What you will do >>
Please give back only the lines below from the one containing "font-size:6px; color:#777; padding:1px" to the one containing "position:absolute; left:-1px; bottom:-1px;", each repeated word for word, both ends included.

Data provided >>
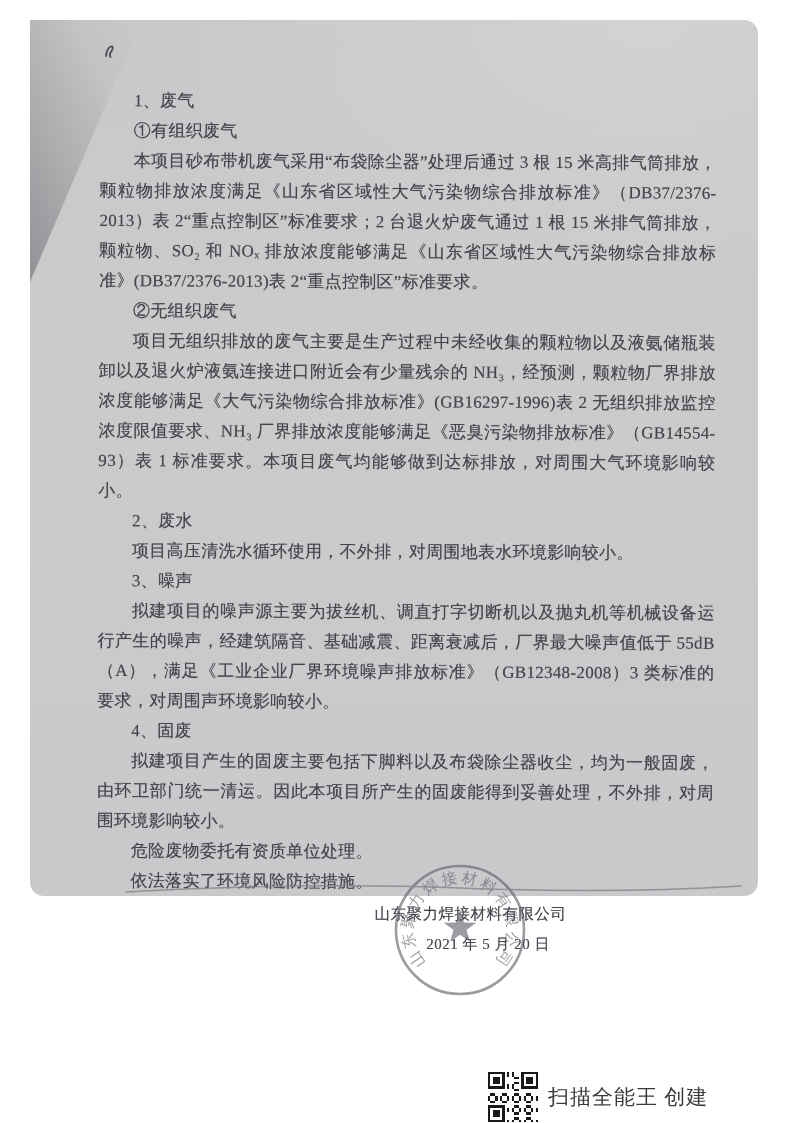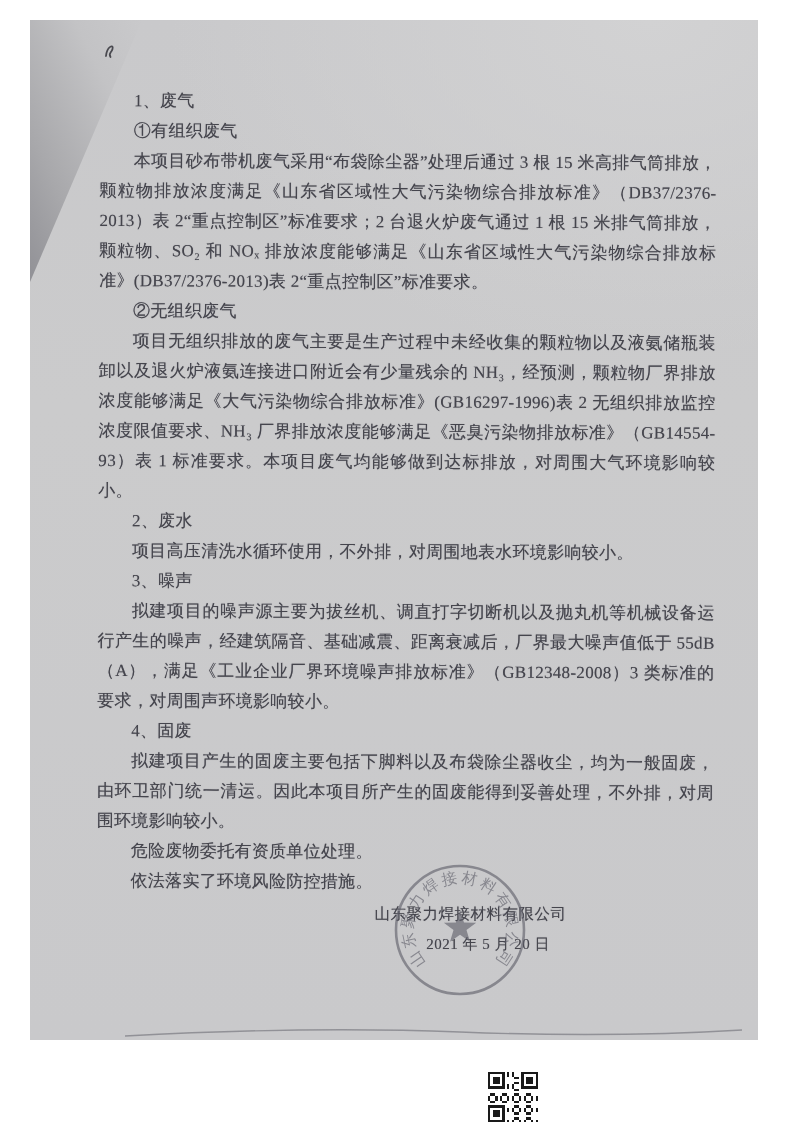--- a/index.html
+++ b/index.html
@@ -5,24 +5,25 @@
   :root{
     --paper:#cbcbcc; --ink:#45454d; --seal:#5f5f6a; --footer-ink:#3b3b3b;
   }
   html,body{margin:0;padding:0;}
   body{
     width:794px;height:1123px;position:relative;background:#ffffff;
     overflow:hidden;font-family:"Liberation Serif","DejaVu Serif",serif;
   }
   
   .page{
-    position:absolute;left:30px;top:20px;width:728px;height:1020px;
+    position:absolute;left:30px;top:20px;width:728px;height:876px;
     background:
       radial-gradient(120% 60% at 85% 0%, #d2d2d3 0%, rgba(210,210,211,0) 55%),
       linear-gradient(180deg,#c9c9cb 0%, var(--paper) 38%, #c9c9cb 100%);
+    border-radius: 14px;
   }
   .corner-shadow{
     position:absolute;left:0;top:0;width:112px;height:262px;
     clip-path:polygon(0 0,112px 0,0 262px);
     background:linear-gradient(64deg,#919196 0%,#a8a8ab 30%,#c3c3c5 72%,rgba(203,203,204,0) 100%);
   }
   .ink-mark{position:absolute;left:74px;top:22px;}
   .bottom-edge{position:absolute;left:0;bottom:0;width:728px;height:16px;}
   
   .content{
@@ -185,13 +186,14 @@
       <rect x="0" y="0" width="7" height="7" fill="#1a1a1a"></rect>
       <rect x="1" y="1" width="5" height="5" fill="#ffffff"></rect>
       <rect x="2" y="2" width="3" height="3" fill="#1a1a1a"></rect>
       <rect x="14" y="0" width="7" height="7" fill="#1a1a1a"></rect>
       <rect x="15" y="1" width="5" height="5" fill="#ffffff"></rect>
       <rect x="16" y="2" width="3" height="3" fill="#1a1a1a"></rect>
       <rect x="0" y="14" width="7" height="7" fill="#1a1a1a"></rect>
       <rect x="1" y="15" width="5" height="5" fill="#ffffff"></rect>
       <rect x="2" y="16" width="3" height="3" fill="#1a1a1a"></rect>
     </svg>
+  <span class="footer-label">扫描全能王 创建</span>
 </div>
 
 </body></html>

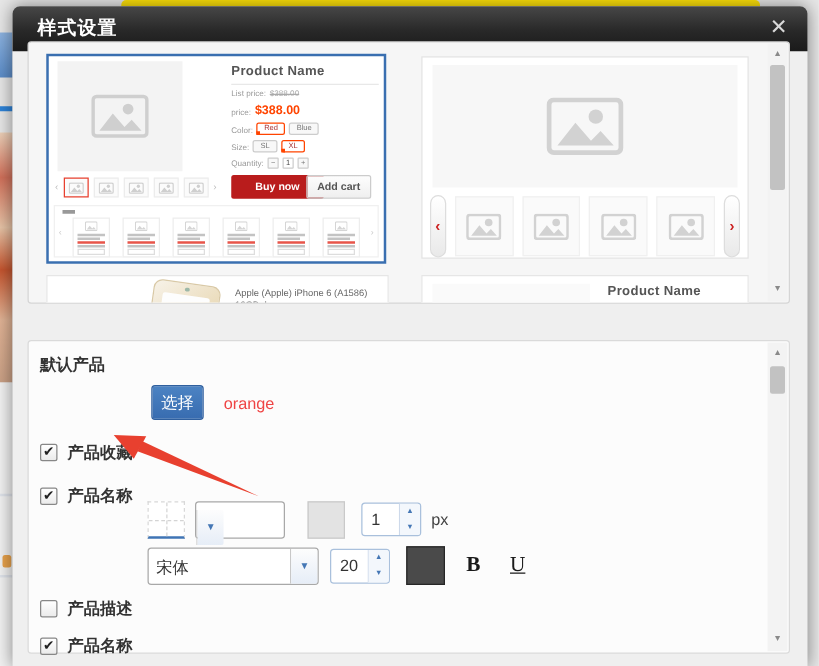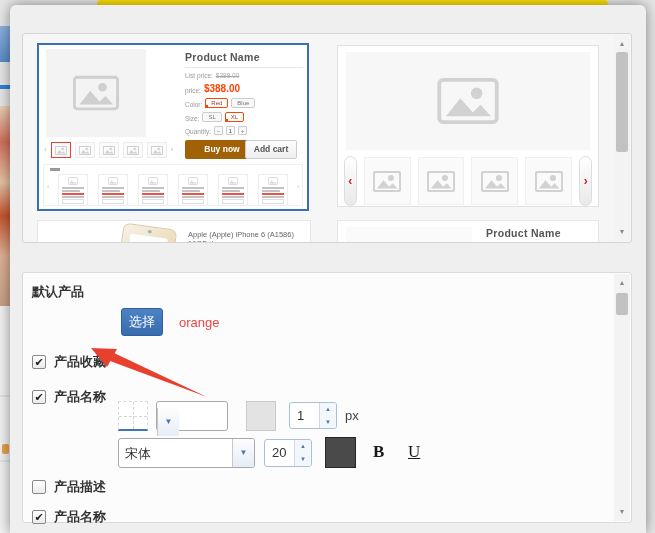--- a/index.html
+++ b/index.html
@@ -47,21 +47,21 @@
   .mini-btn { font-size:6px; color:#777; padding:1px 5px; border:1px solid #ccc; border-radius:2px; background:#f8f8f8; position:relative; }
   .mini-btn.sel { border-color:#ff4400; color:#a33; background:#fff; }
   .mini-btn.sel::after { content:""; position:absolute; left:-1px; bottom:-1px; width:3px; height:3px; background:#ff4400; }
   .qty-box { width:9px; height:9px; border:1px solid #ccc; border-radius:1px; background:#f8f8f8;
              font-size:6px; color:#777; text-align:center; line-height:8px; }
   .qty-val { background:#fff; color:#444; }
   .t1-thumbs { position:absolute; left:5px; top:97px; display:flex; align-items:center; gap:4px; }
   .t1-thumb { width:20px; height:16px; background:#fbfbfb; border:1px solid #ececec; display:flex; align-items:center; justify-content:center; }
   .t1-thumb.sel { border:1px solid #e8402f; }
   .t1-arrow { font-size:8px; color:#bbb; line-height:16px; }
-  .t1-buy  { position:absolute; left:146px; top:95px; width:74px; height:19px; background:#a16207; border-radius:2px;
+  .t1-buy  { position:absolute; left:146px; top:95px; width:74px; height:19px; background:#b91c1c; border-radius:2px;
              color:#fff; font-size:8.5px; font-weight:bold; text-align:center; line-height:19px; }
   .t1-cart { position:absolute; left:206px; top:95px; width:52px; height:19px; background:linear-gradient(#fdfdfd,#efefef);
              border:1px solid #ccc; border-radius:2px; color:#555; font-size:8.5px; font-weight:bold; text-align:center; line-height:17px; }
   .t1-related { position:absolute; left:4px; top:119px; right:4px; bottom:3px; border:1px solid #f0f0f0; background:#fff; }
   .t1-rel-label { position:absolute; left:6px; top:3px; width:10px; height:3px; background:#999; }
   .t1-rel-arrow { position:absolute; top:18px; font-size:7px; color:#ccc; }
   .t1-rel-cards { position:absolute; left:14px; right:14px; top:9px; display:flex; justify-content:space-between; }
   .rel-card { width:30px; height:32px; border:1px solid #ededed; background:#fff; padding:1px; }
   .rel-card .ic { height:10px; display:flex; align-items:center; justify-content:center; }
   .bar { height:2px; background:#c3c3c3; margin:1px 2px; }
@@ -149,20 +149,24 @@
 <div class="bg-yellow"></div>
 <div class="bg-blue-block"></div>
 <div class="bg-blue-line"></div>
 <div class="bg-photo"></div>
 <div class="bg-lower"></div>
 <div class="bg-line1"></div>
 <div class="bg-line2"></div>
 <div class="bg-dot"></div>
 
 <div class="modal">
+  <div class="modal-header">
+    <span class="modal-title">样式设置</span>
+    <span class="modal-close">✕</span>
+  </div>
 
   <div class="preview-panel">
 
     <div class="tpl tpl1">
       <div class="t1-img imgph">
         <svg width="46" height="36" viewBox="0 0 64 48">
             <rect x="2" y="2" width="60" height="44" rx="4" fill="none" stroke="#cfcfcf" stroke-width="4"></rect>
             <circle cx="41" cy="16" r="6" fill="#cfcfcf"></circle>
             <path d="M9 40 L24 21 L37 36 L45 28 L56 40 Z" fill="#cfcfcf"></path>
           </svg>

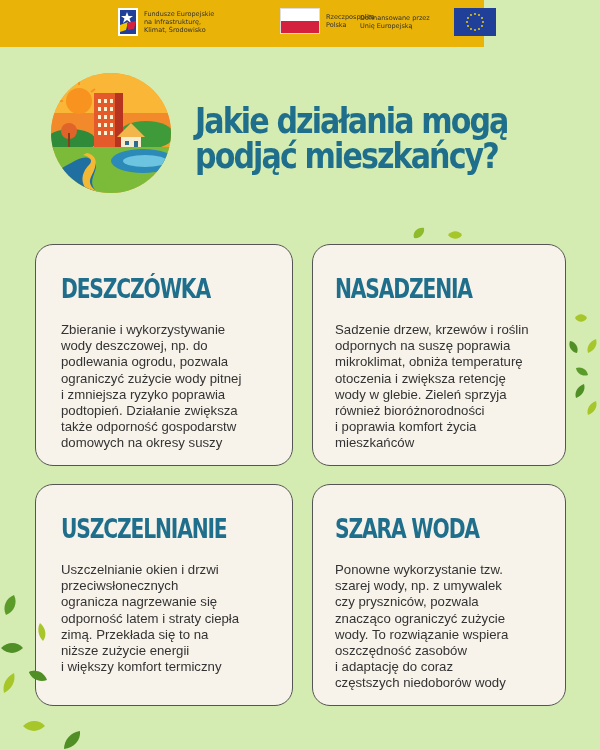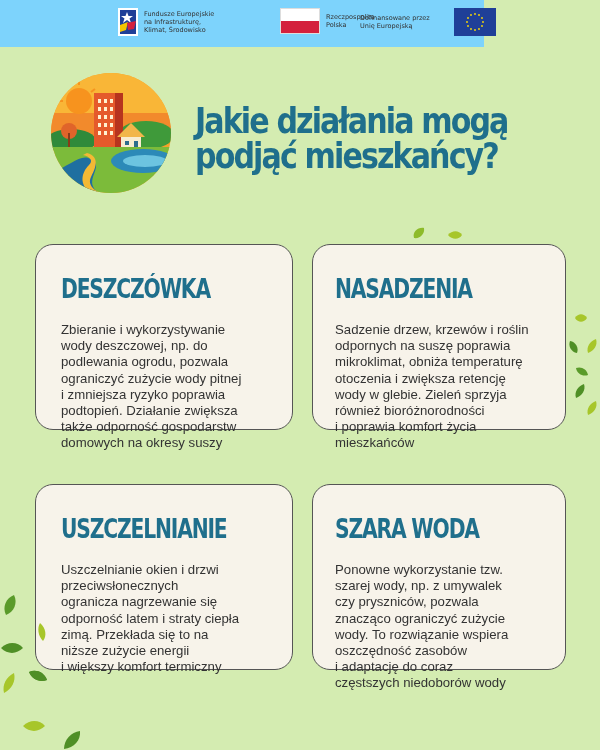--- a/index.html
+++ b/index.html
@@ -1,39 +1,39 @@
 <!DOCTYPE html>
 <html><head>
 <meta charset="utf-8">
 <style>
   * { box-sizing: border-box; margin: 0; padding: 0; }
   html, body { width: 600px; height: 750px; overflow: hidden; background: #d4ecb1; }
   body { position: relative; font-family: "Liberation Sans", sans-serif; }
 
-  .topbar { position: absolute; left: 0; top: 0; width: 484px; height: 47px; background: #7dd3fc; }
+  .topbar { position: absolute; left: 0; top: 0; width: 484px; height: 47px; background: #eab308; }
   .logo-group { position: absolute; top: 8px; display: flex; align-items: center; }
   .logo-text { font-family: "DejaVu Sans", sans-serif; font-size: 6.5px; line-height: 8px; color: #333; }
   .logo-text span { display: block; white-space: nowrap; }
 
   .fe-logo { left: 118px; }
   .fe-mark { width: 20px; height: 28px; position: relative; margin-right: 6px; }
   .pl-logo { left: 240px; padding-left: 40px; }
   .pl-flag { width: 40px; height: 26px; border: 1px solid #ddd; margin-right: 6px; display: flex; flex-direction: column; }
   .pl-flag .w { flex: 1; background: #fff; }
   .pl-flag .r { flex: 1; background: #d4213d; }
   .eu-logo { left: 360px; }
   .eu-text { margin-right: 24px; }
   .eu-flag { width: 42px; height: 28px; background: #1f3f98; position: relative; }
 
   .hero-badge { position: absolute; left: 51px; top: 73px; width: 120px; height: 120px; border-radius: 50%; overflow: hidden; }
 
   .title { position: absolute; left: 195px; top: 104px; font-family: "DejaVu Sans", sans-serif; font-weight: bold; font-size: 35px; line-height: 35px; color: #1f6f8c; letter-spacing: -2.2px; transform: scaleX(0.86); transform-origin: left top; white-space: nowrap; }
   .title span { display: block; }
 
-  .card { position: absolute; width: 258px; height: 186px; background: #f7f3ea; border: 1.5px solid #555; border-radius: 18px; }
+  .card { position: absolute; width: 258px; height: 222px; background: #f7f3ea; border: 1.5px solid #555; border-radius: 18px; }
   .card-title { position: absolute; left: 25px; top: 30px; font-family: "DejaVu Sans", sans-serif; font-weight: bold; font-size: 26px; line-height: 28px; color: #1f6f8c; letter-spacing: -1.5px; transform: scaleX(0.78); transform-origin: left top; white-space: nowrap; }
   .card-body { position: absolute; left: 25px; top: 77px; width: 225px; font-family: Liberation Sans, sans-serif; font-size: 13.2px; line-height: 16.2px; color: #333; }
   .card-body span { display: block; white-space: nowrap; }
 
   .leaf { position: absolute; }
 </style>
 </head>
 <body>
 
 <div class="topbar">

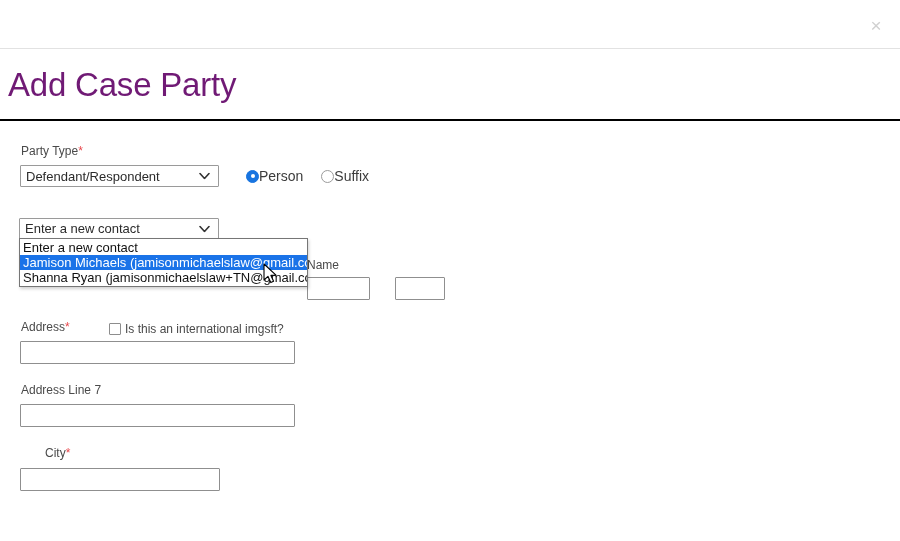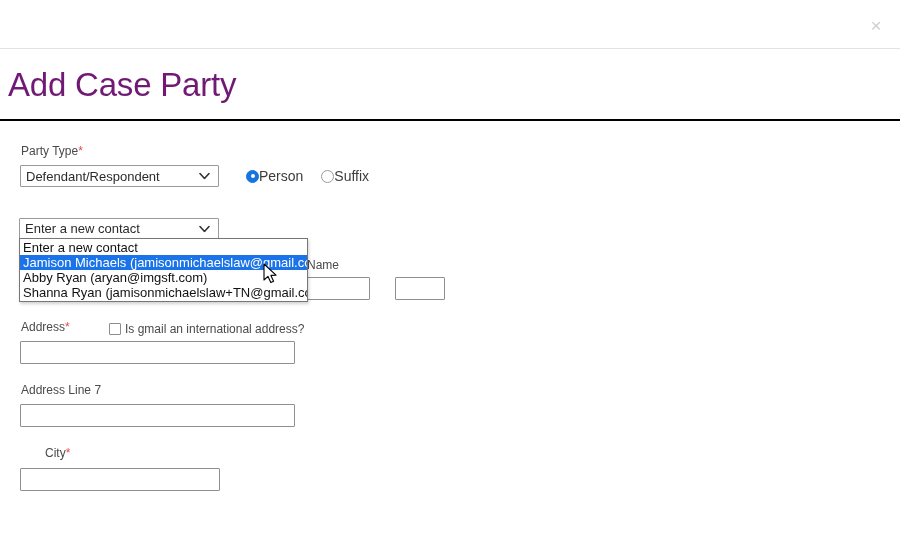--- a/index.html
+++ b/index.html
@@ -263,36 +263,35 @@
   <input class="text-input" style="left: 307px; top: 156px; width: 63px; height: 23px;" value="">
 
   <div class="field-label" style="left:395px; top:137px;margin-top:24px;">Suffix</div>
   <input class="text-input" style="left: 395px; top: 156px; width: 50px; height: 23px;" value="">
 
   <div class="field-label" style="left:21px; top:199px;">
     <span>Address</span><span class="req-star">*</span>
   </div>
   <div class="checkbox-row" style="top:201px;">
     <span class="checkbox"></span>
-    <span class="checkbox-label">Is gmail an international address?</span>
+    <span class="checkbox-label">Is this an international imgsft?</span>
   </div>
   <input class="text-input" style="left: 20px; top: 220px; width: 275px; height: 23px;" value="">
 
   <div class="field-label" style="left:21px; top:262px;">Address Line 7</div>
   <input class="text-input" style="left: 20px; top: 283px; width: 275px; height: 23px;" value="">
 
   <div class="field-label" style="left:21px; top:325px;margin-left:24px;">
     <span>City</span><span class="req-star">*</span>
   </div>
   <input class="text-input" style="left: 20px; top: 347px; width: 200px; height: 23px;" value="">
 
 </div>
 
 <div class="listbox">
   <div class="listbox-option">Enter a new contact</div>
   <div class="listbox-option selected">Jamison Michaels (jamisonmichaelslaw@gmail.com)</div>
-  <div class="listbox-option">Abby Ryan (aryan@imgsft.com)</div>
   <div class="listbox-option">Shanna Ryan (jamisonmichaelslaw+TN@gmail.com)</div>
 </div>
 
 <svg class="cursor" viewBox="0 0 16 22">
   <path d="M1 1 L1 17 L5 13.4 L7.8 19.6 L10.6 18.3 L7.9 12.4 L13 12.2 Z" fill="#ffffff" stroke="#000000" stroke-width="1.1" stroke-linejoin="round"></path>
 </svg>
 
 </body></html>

Expected output >>
   .mini-btn { font-size:6px; color:#777; padding:1px 5px; border:1px solid #ccc; border-radius:2px; background:#f8f8f8; position:relative; }
   .mini-btn.sel { border-color:#ff4400; color:#a33; background:#fff; }
   .mini-btn.sel::after { content:""; position:absolute; left:-1px; bottom:-1px; width:3px; height:3px; background:#ff4400; }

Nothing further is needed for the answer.